Consigne ::
Reproduisez mot pour mot le passage du texte ci-dessous sur la nomination du Premier ministre libanais, de « Les sunnites du » jusqu'à « et des clans. » inclus.

Texte fourni ::

= = =

Les consultations législatives obligatoires, organisées par le président de la République, Michel Aoun, en vue de la nomination du Premier ministre, ont montré, une fois de plus, que le scrutin législatif du 15 mai dernier n’a pas servi à grand-chose, sinon à consacrer démocratiquement l’impasse totale du système libanais. En principe, on ne doit rien attendre des procédures constitutionnelles tant la machine étatique est grippée, incapable de produire la moindre avancée.
Pourquoi certains députés, notamment ceux des deux principaux groupes chrétiens, n’ont-ils pas désigné nommément leur candidat au poste de Premier ministre? Les politologues et les commères médiatiques poursuivront, longtemps encore, leurs spéculations sur les intentions cachées des uns et des autres. La plupart de ces oracles dégagent deux conclusions. D’une part, disent-ils les larmes aux yeux, la communauté sunnite est affaiblie, elle n’a plus de chef représentatif. D’autre part, susurrent-ils avec un sourire entendu, la vraie bataille n’est pas un gouvernement de fin de règne appelé à vivre, tout au plus, quatre mois. La vraie bataille, c’est l’élection présidentielle de l’automne. Point n’est besoin de découvrir toutes ses cartes précocement. Deux candidats, parmi les personnalités maronites, sortent actuellement du lot: Samir Geagea et Gebran Bassil. On prête à l’un et à l’autre, à part l’ambition légitime d’arriver au palais de Baabda, mille et une manœuvres tactiques destinées à lui accorder l’avantage sur son rival. Ne pas nommer un candidat Premier ministre s’inscrit-il dans une telle tactique?
On s’accorde à prédire le vide post-Aoun, à défaut du maintien de Michel Aoun à Baabda, sous prétexte de prévenir le pire; comme si la situation actuelle de ce pauvre pays ne représente pas suffisamment le fin fond de l’abîme.
Plus subtil que l’échéance présidentielle est le constat de l’affaiblissement de la communauté sunnite par absence de chef depuis le retrait de Saad Hariri du scrutin législatif. Nul ne se pose la question de savoir si le groupe sunnite a réellement besoin d’un chef unique ou d’une chefferie polycéphale. On peut, au contraire, se réjouir de cela et souhaiter que les autres confessions libanaises jouissent également de la joie de ne pas avoir, en leur sein, un leadership politique unique. Une fois le chef parti, les affidés de la base retrouvent leur liberté politique de citoyens à condition que nul moyen de pression ou de séduction ne soit exercé.
Les sunnites du Liban ne se considèrent pas, à proprement parler, une « communauté/taïfa » politique. La culture citadine, vu leur démographie urbaine, les prémunit contre l’esprit de corps (assabiyya) qu’une telle éventualité implique. En zone rurale, cependant, prévaut le système des notables et des clans.

= = =

Données enregistrées ::
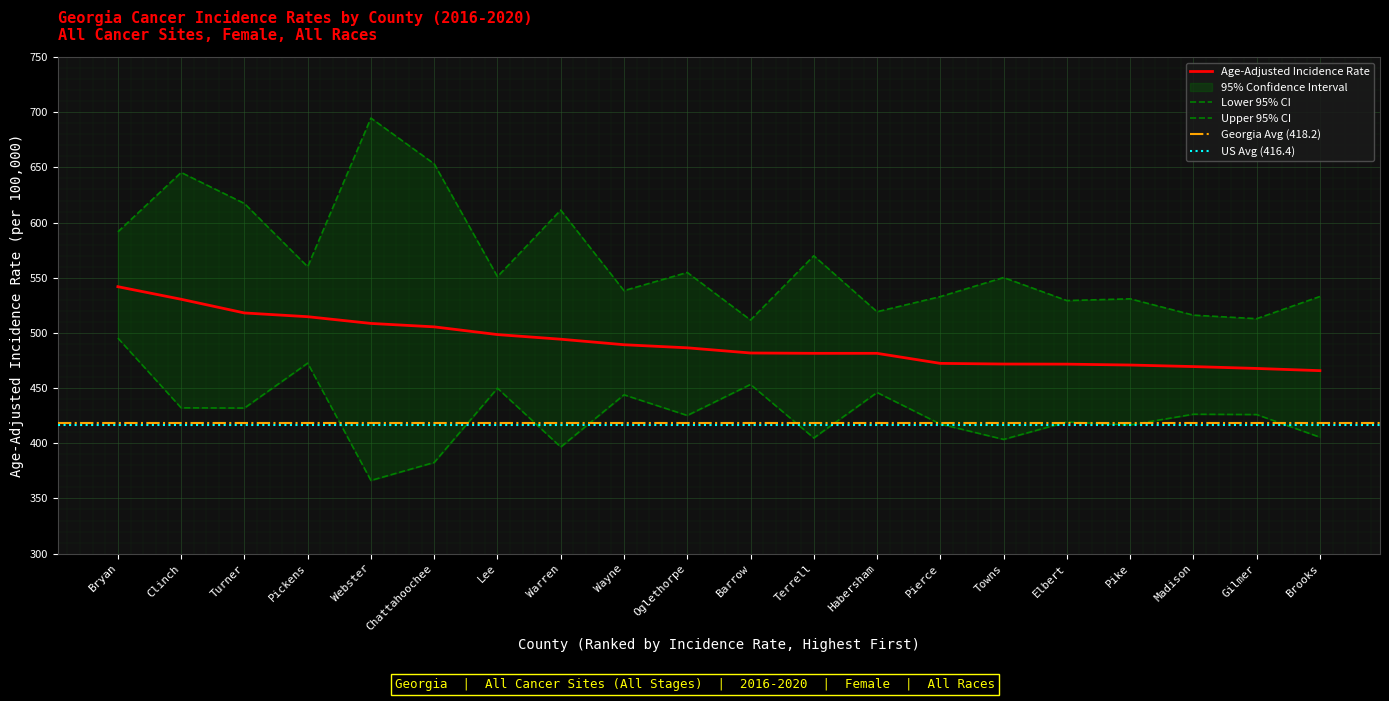

Rank the series by their maximum value, from highest to lowest.

Upper 95% CI, Age-Adjusted Rate, Lower 95% CI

= = =

Réponse attendue ::
Les sunnites du Liban ne se considèrent pas, à proprement parler, une « communauté/taïfa » politique. La culture citadine, vu leur démographie urbaine, les prémunit contre l’esprit de corps (assabiyya) qu’une telle éventualité implique. En zone rurale, cependant, prévaut le système des notables et des clans.